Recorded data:
━━━━━━━━━━━━━━━━━━━━

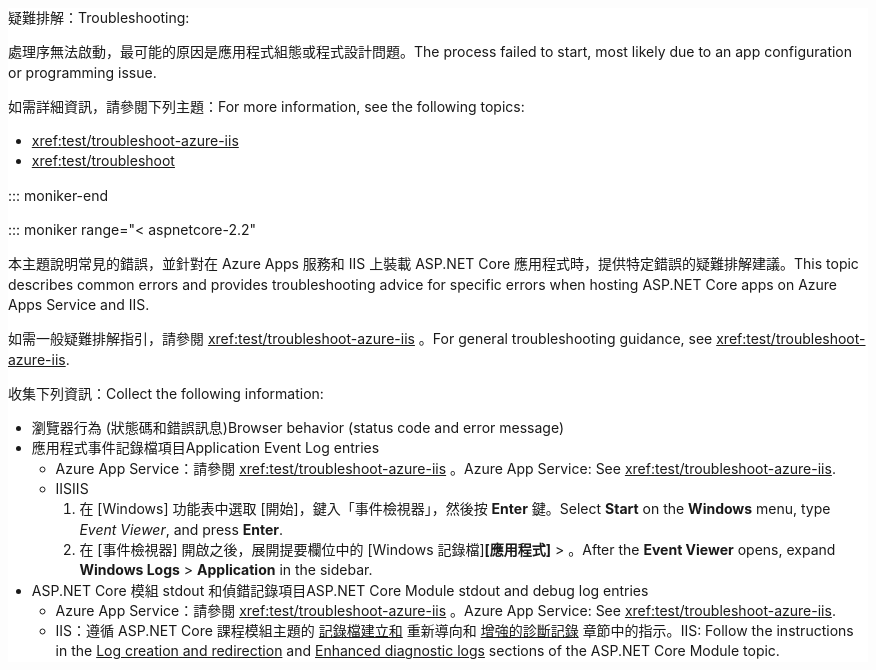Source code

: <span data-ttu-id="6935c-325">疑難排解：</span><span class="sxs-lookup"><span data-stu-id="6935c-325">Troubleshooting:</span></span>

<span data-ttu-id="6935c-326">處理序無法啟動，最可能的原因是應用程式組態或程式設計問題。</span><span class="sxs-lookup"><span data-stu-id="6935c-326">The process failed to start, most likely due to an app configuration or programming issue.</span></span>

<span data-ttu-id="6935c-327">如需詳細資訊，請參閱下列主題：</span><span class="sxs-lookup"><span data-stu-id="6935c-327">For more information, see the following topics:</span></span>

* <xref:test/troubleshoot-azure-iis>
* <xref:test/troubleshoot>

::: moniker-end

::: moniker range="< aspnetcore-2.2"

<span data-ttu-id="6935c-328">本主題說明常見的錯誤，並針對在 Azure Apps 服務和 IIS 上裝載 ASP.NET Core 應用程式時，提供特定錯誤的疑難排解建議。</span><span class="sxs-lookup"><span data-stu-id="6935c-328">This topic describes common errors and provides troubleshooting advice for specific errors when hosting ASP.NET Core apps on Azure Apps Service and IIS.</span></span>

<span data-ttu-id="6935c-329">如需一般疑難排解指引，請參閱 <xref:test/troubleshoot-azure-iis> 。</span><span class="sxs-lookup"><span data-stu-id="6935c-329">For general troubleshooting guidance, see <xref:test/troubleshoot-azure-iis>.</span></span>

<span data-ttu-id="6935c-330">收集下列資訊：</span><span class="sxs-lookup"><span data-stu-id="6935c-330">Collect the following information:</span></span>

* <span data-ttu-id="6935c-331">瀏覽器行為 (狀態碼和錯誤訊息)</span><span class="sxs-lookup"><span data-stu-id="6935c-331">Browser behavior (status code and error message)</span></span>
* <span data-ttu-id="6935c-332">應用程式事件記錄檔項目</span><span class="sxs-lookup"><span data-stu-id="6935c-332">Application Event Log entries</span></span>
  * <span data-ttu-id="6935c-333">Azure App Service：請參閱 <xref:test/troubleshoot-azure-iis> 。</span><span class="sxs-lookup"><span data-stu-id="6935c-333">Azure App Service: See <xref:test/troubleshoot-azure-iis>.</span></span>
  * <span data-ttu-id="6935c-334">IIS</span><span class="sxs-lookup"><span data-stu-id="6935c-334">IIS</span></span>
    1. <span data-ttu-id="6935c-335">在 [Windows] 功能表中選取 [開始]，鍵入「事件檢視器」，然後按 **Enter** 鍵。</span><span class="sxs-lookup"><span data-stu-id="6935c-335">Select **Start** on the **Windows** menu, type *Event Viewer*, and press **Enter**.</span></span>
    1. <span data-ttu-id="6935c-336">在 [事件檢視器] 開啟之後，展開提要欄位中的 [Windows 記錄檔]**[應用程式]** > 。</span><span class="sxs-lookup"><span data-stu-id="6935c-336">After the **Event Viewer** opens, expand **Windows Logs** > **Application** in the sidebar.</span></span>
* <span data-ttu-id="6935c-337">ASP.NET Core 模組 stdout 和偵錯記錄項目</span><span class="sxs-lookup"><span data-stu-id="6935c-337">ASP.NET Core Module stdout and debug log entries</span></span>
  * <span data-ttu-id="6935c-338">Azure App Service：請參閱 <xref:test/troubleshoot-azure-iis> 。</span><span class="sxs-lookup"><span data-stu-id="6935c-338">Azure App Service: See <xref:test/troubleshoot-azure-iis>.</span></span>
  * <span data-ttu-id="6935c-339">IIS：遵循 ASP.NET Core 課程模組主題的 [記錄檔建立和](xref:host-and-deploy/aspnet-core-module#log-creation-and-redirection) 重新導向和 [增強的診斷記錄](xref:host-and-deploy/aspnet-core-module#enhanced-diagnostic-logs) 章節中的指示。</span><span class="sxs-lookup"><span data-stu-id="6935c-339">IIS: Follow the instructions in the [Log creation and redirection](xref:host-and-deploy/aspnet-core-module#log-creation-and-redirection) and [Enhanced diagnostic logs](xref:host-and-deploy/aspnet-core-module#enhanced-diagnostic-logs) sections of the ASP.NET Core Module topic.</span></span>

━━━━━━━━━━━━━━━━━━━━

__Task brief__.
Copy out all of the entries exactly as they stand, with no pictures in your copy.

__Task result__.
Source code

: <span data-ttu-id="6935c-325">疑難排解：</span><span class="sxs-lookup"><span data-stu-id="6935c-325">Troubleshooting:</span></span>

<span data-ttu-id="6935c-326">處理序無法啟動，最可能的原因是應用程式組態或程式設計問題。</span><span class="sxs-lookup"><span data-stu-id="6935c-326">The process failed to start, most likely due to an app configuration or programming issue.</span></span>

<span data-ttu-id="6935c-327">如需詳細資訊，請參閱下列主題：</span><span class="sxs-lookup"><span data-stu-id="6935c-327">For more information, see the following topics:</span></span>

* <xref:test/troubleshoot-azure-iis>
* <xref:test/troubleshoot>

::: moniker-end

::: moniker range="< aspnetcore-2.2"

<span data-ttu-id="6935c-328">本主題說明常見的錯誤，並針對在 Azure Apps 服務和 IIS 上裝載 ASP.NET Core 應用程式時，提供特定錯誤的疑難排解建議。</span><span class="sxs-lookup"><span data-stu-id="6935c-328">This topic describes common errors and provides troubleshooting advice for specific errors when hosting ASP.NET Core apps on Azure Apps Service and IIS.</span></span>

<span data-ttu-id="6935c-329">如需一般疑難排解指引，請參閱 <xref:test/troubleshoot-azure-iis> 。</span><span class="sxs-lookup"><span data-stu-id="6935c-329">For general troubleshooting guidance, see <xref:test/troubleshoot-azure-iis>.</span></span>

<span data-ttu-id="6935c-330">收集下列資訊：</span><span class="sxs-lookup"><span data-stu-id="6935c-330">Collect the following information:</span></span>

* <span data-ttu-id="6935c-331">瀏覽器行為 (狀態碼和錯誤訊息)</span><span class="sxs-lookup"><span data-stu-id="6935c-331">Browser behavior (status code and error message)</span></span>
* <span data-ttu-id="6935c-332">應用程式事件記錄檔項目</span><span class="sxs-lookup"><span data-stu-id="6935c-332">Application Event Log entries</span></span>
  * <span data-ttu-id="6935c-333">Azure App Service：請參閱 <xref:test/troubleshoot-azure-iis> 。</span><span class="sxs-lookup"><span data-stu-id="6935c-333">Azure App Service: See <xref:test/troubleshoot-azure-iis>.</span></span>
  * <span data-ttu-id="6935c-334">IIS</span><span class="sxs-lookup"><span data-stu-id="6935c-334">IIS</span></span>
    1. <span data-ttu-id="6935c-335">在 [Windows] 功能表中選取 [開始]，鍵入「事件檢視器」，然後按 **Enter** 鍵。</span><span class="sxs-lookup"><span data-stu-id="6935c-335">Select **Start** on the **Windows** menu, type *Event Viewer*, and press **Enter**.</span></span>
    1. <span data-ttu-id="6935c-336">在 [事件檢視器] 開啟之後，展開提要欄位中的 [Windows 記錄檔]**[應用程式]** > 。</span><span class="sxs-lookup"><span data-stu-id="6935c-336">After the **Event Viewer** opens, expand **Windows Logs** > **Application** in the sidebar.</span></span>
* <span data-ttu-id="6935c-337">ASP.NET Core 模組 stdout 和偵錯記錄項目</span><span class="sxs-lookup"><span data-stu-id="6935c-337">ASP.NET Core Module stdout and debug log entries</span></span>
  * <span data-ttu-id="6935c-338">Azure App Service：請參閱 <xref:test/troubleshoot-azure-iis> 。</span><span class="sxs-lookup"><span data-stu-id="6935c-338">Azure App Service: See <xref:test/troubleshoot-azure-iis>.</span></span>
  * <span data-ttu-id="6935c-339">IIS：遵循 ASP.NET Core 課程模組主題的 [記錄檔建立和](xref:host-and-deploy/aspnet-core-module#log-creation-and-redirection) 重新導向和 [增強的診斷記錄](xref:host-and-deploy/aspnet-core-module#enhanced-diagnostic-logs) 章節中的指示。</span><span class="sxs-lookup"><span data-stu-id="6935c-339">IIS: Follow the instructions in the [Log creation and redirection](xref:host-and-deploy/aspnet-core-module#log-creation-and-redirection) and [Enhanced diagnostic logs](xref:host-and-deploy/aspnet-core-module#enhanced-diagnostic-logs) sections of the ASP.NET Core Module topic.</span></span>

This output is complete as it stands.